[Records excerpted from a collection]
#####
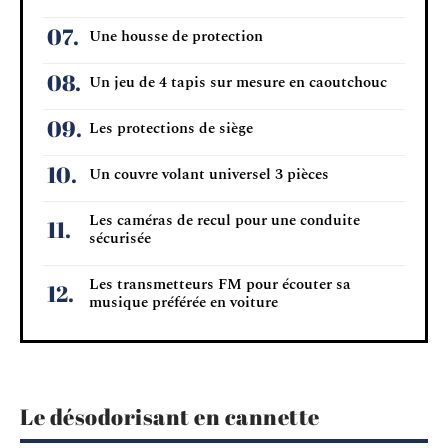
Une housse de protection
Un jeu de 4 tapis sur mesure en caoutchouc
Les protections de siège
Un couvre volant universel 3 pièces
Les caméras de recul pour une conduite
sécurisée
Les transmetteurs FM pour écouter sa
musique préférée en voiture
Le désodorisant en cannette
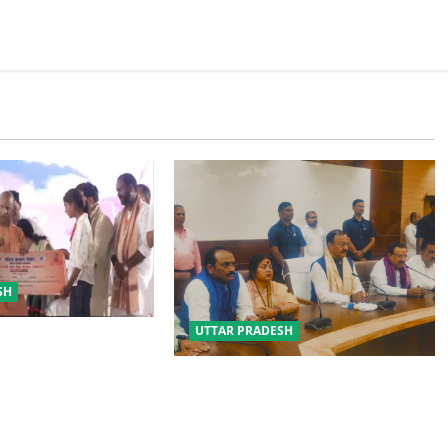
SH
UTTAR PRADESH
 सुरक्षा में सेंध लगाने वाले
ं होंगे : योगी आदित्यनाथ
विपक्ष के पास भाजपा को सत्ता से हटाने की
ताकत नहीं: केशव मौर्य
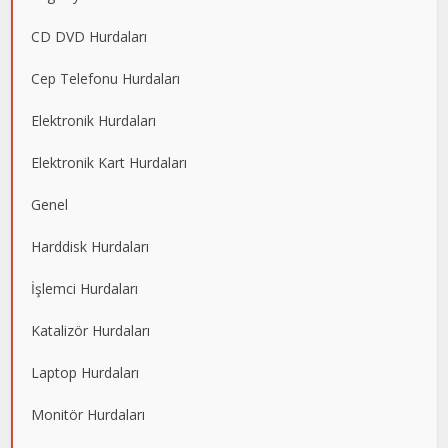
CD DVD Hurdaları
Cep Telefonu Hurdaları
Elektronik Hurdaları
Elektronik Kart Hurdaları
Genel
Harddisk Hurdaları
İşlemci Hurdaları
Katalizör Hurdaları
Laptop Hurdaları
Monitör Hurdaları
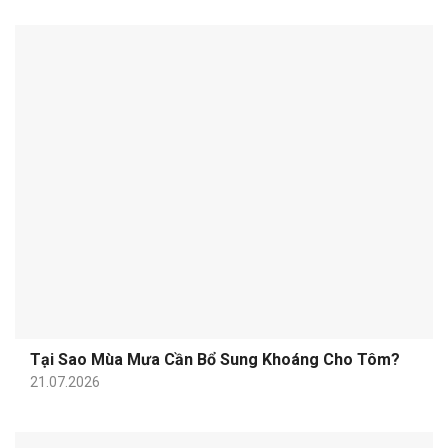
Tại Sao Mùa Mưa Cần Bổ Sung Khoáng Cho Tôm?
21.07.2026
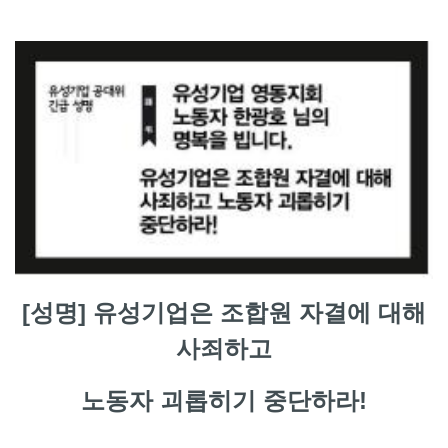
[성명] 유성기업은 조합원 자결에 대해
사죄하고
노동자 괴롭히기 중단하라!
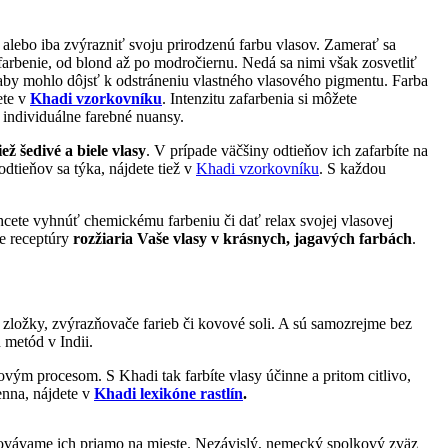
 alebo iba zvýrazniť svoju prirodzenú farbu vlasov. Zamerať sa
farbenie, od blond až po modročiernu. Nedá sa nimi však zosvetliť
v, aby mohlo dôjsť k odstráneniu vlastného vlasového pigmentu. Farba
ete v
Khadi vzorkovníku
. Intenzitu zafarbenia si môžete
 individuálne farebné nuansy.
ž šedivé a biele vlasy
. V prípade väčšiny odtieňov ich zafarbíte na
dtieňov sa týka, nájdete tiež v
Khadi vzorkovníku
. S každou
chcete vyhnúť chemickému farbeniu či dať relax svojej vlasovej
ke receptúry
rozžiaria Vaše vlasy v krásnych, jagavých farbách
.
e zložky, zvýrazňovače farieb či kovové soli. A sú samozrejme bez
metód v Indii.
ovým procesom. S Khadi tak farbíte vlasy účinne a pritom citlivo,
enna, nájdete v
Khadi lexikóne rastlín
.
racovávame ich priamo na mieste. Nezávislý, nemecký spolkový zväz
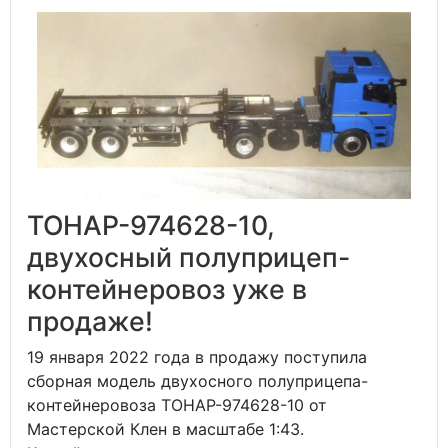
ТОНАР-974628-10,
двухосный полуприцеп-
контейнеровоз уже в
продаже!
19 января 2022 года в продажу поступила
сборная модель двухосного полуприцепа-
контейнеровоза ТОНАР-974628-10 от
Мастерской Клен в масштабе 1:43.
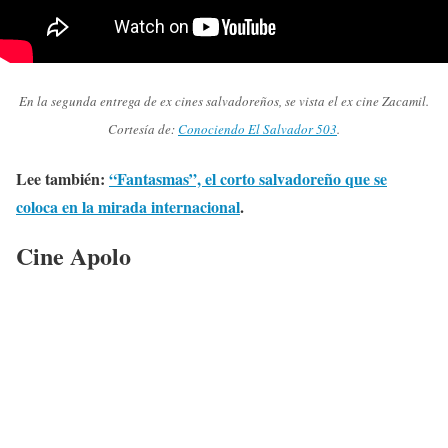
En la segunda entrega de ex cines salvadoreños, se vista el ex cine Zacamil.
Cortesía de:
Conociendo El Salvador 503
.
Lee también:
“Fantasmas”, el corto salvadoreño que se
coloca en la mirada internacional
.
Cine Apolo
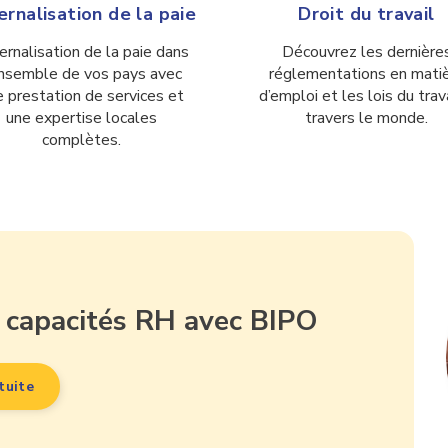
ernalisation de la paie
Droit du travail
ernalisation de la paie dans
Découvrez les dernière
ensemble de vos pays avec
réglementations en mati
e prestation de services et
d’emploi et les lois du trava
une expertise locales
travers le monde.
complètes.
 capacités RH avec BIPO
tuite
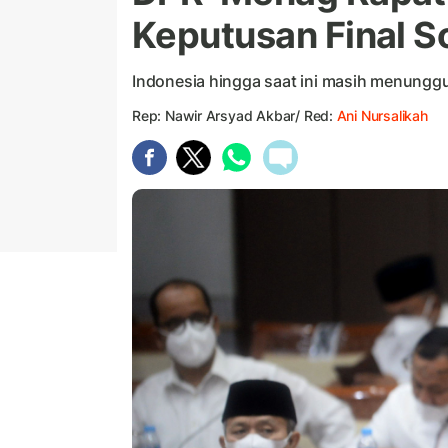
Keputusan Final So
Indonesia hingga saat ini masih menunggu 
Rep: Nawir Arsyad Akbar/ Red:
Ani Nursalikah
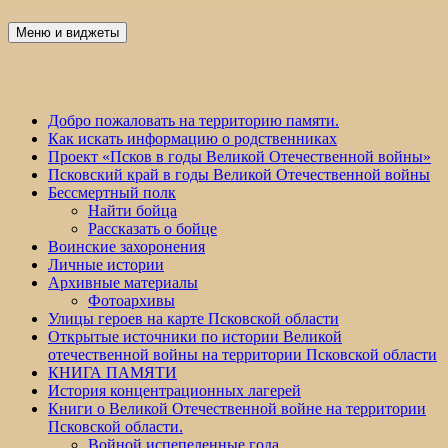
Перейти
к
Меню и виджеты
Победа 60
содержимому
Добро пожаловать на территорию памяти.
Как искать информацию о родственниках
Проект «Псков в годы Великой Отечественной войны»
Псковский край в годы Великой Отечественной войны
Бессмертный полк
Найти бойца
Рассказать о бойце
Воинские захоронения
Личные истории
Архивные материалы
Фотоархивы
Улицы героев на карте Псковской области
Открытые источники по истории Великой
отечественной войны на территории Псковской области
КНИГА ПАМЯТИ
История концентрационных лагерей
Книги о Великой Отечественной войне на территории
Псковской области.
Войной испепеленные года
#####
# Task:
Could you retype all the entries exactly, skipping the pictures?

# Exercise result:
Une housse de protection
Un jeu de 4 tapis sur mesure en caoutchouc
Les protections de siège
Un couvre volant universel 3 pièces
Les caméras de recul pour une conduite
sécurisée
Les transmetteurs FM pour écouter sa
musique préférée en voiture
Le désodorisant en cannette
SH
UTTAR PRADESH
 सुरक्षा में सेंध लगाने वाले
ं होंगे : योगी आदित्यनाथ
विपक्ष के पास भाजपा को सत्ता से हटाने की
ताकत नहीं: केशव मौर्य
CD DVD Hurdaları
Cep Telefonu Hurdaları
Elektronik Hurdaları
Elektronik Kart Hurdaları
Genel
Harddisk Hurdaları
İşlemci Hurdaları
Katalizör Hurdaları
Laptop Hurdaları
Monitör Hurdaları
Tại Sao Mùa Mưa Cần Bổ Sung Khoáng Cho Tôm?
21.07.2026
[성명] 유성기업은 조합원 자결에 대해
사죄하고
노동자 괴롭히기 중단하라!
 alebo iba zvýrazniť svoju prirodzenú farbu vlasov. Zamerať sa
farbenie, od blond až po modročiernu. Nedá sa nimi však zosvetliť
v, aby mohlo dôjsť k odstráneniu vlastného vlasového pigmentu. Farba
ete v
Khadi vzorkovníku
. Intenzitu zafarbenia si môžete
 individuálne farebné nuansy.
ž šedivé a biele vlasy
. V prípade väčšiny odtieňov ich zafarbíte na
dtieňov sa týka, nájdete tiež v
Khadi vzorkovníku
. S každou
chcete vyhnúť chemickému farbeniu či dať relax svojej vlasovej
ke receptúry
rozžiaria Vaše vlasy v krásnych, jagavých farbách
.
e zložky, zvýrazňovače farieb či kovové soli. A sú samozrejme bez
metód v Indii.
ovým procesom. S Khadi tak farbíte vlasy účinne a pritom citlivo,
enna, nájdete v
Khadi lexikóne rastlín
.
racovávame ich priamo na mieste. Nezávislý, nemecký spolkový zväz
ТОНАР-974628-10,
двухосный полуприцеп-
контейнеровоз уже в
продаже!
19 января 2022 года в продажу поступила
сборная модель двухосного полуприцепа-
контейнеровоза ТОНАР-974628-10 от
Мастерской Клен в масштабе 1:43.
En la segunda entrega de ex cines salvadoreños, se vista el ex cine Zacamil.
Cortesía de:
Conociendo El Salvador 503
.
Lee también:
“Fantasmas”, el corto salvadoreño que se
coloca en la mirada internacional
.
Cine Apolo
ernalisation de la paie
Droit du travail
ernalisation de la paie dans
Découvrez les dernière
ensemble de vos pays avec
réglementations en mati
e prestation de services et
d’emploi et les lois du trava
une expertise locales
travers le monde.
complètes.
 capacités RH avec BIPO
tuite
Keputusan Final So
Indonesia hingga saat ini masih menunggu 
Rep: Nawir Arsyad Akbar/ Red:
Ani Nursalikah
Перейти
к
Меню и виджеты
Победа 60
содержимому
Добро пожаловать на территорию памяти.
Как искать информацию о родственниках
Проект «Псков в годы Великой Отечественной войны»
Псковский край в годы Великой Отечественной войны
Бессмертный полк
Найти бойца
Рассказать о бойце
Воинские захоронения
Личные истории
Архивные материалы
Фотоархивы
Улицы героев на карте Псковской области
Открытые источники по истории Великой
отечественной войны на территории Псковской области
КНИГА ПАМЯТИ
История концентрационных лагерей
Книги о Великой Отечественной войне на территории
Псковской области.
Войной испепеленные года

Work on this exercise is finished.